Share Price Has Taken a Beating, in Line With Overall Weak Market Conditions

Frasers Centrepoint Trust’s share price has not been spared from the rough market conditions, with a decline of 15.5% from its YTD peak of S$3.03, based on the closing price on 13 Mar 2020. The sell-off in the financial markets have been broad based, which we believe is driven by increasing fears of a global recession due to the widespread impact of COVID-19.

FCT’s shopper traffic saw a decline of 10-20% in the first two weeks of February, especially during the weekend after DORSCON was raised to orange. Since then, footfall at FCT’s malls has improved progressively from the third week of Feb and is almost back to pre-COVID-19 levels by the first week of Mar.

That said, the impact on tenants’ sales is larger. While this has also progressively picked up, it is slower than the pace of recovery as compared to shopper traffic and unsurprisingly still below pre-COVID-19 levels. We believe trade sectors such as grocers, pharmacies, medical halls and education would still perform resiliently, while fashion and apparel, jewellery, health and fitness and certain F&B tenants would take a longer time to recover.

Resilient DPU Even During Last GFC

In terms of support measures, FCT will be passing on the full 15% property tax rebate to all qualifying tenants, and has also given tenants the flexibility for the conversion of security deposits paid in cash to Banker’s Guarantees to ease tenants’ cash flow constraints. The flexibility for shorter operating hours and complimentary car parking during certain timings has also been introduced.

From our understanding, no further rental concessions have been given to tenants, although this may still be progressively rolled-out in the future. We look back at FCT’s performance during the last Global Financial Crisis, and find solace that its DPU still increased by 11.3% in FY08 (financial year end 30 Sep) and a further 3.0% in FY08.

Operationally, FCT’s occupancy rate ranged from 87.7% to 99.3% from 1QFY08 to 4QFY09, but the drop in occupancy was largely attributed to substantial asset enhancement works at Northpoint. Rental reversions remained positive during that period, but FCT only had three malls in FY08 and FY09.

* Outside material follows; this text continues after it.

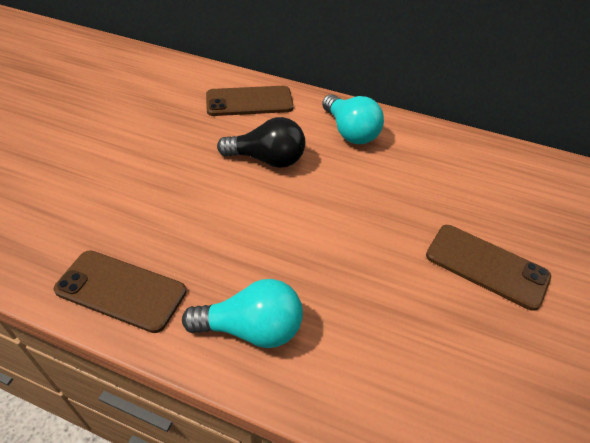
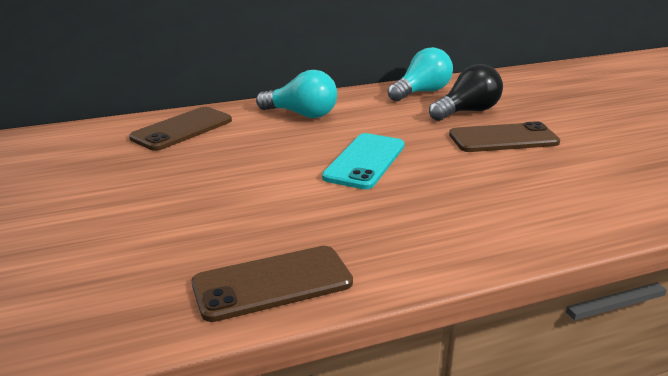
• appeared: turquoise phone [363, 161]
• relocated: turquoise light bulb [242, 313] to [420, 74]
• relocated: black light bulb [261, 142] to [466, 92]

Overall Industry Conditions to Remain Challenging, But Expect FCT to Standout Defensively

Given the uncertainty over the scale and timeline of COVID-19, retail conditions will remain challenging. We expect FCT to stand out with its defensive attributes, but it will not be immune from these challenging conditions. As such, we lower our FY20 and FY21 DPU forecasts by 1.1% and 0.8%, respectively, due to more conservative rental assumptions. We also lower our risk-free rate assumption from 2% to 1.55% in light of the sharply compressed Singapore government 10-year bond yield. Our fair value estimate increases from S$2.93 to S$3.07.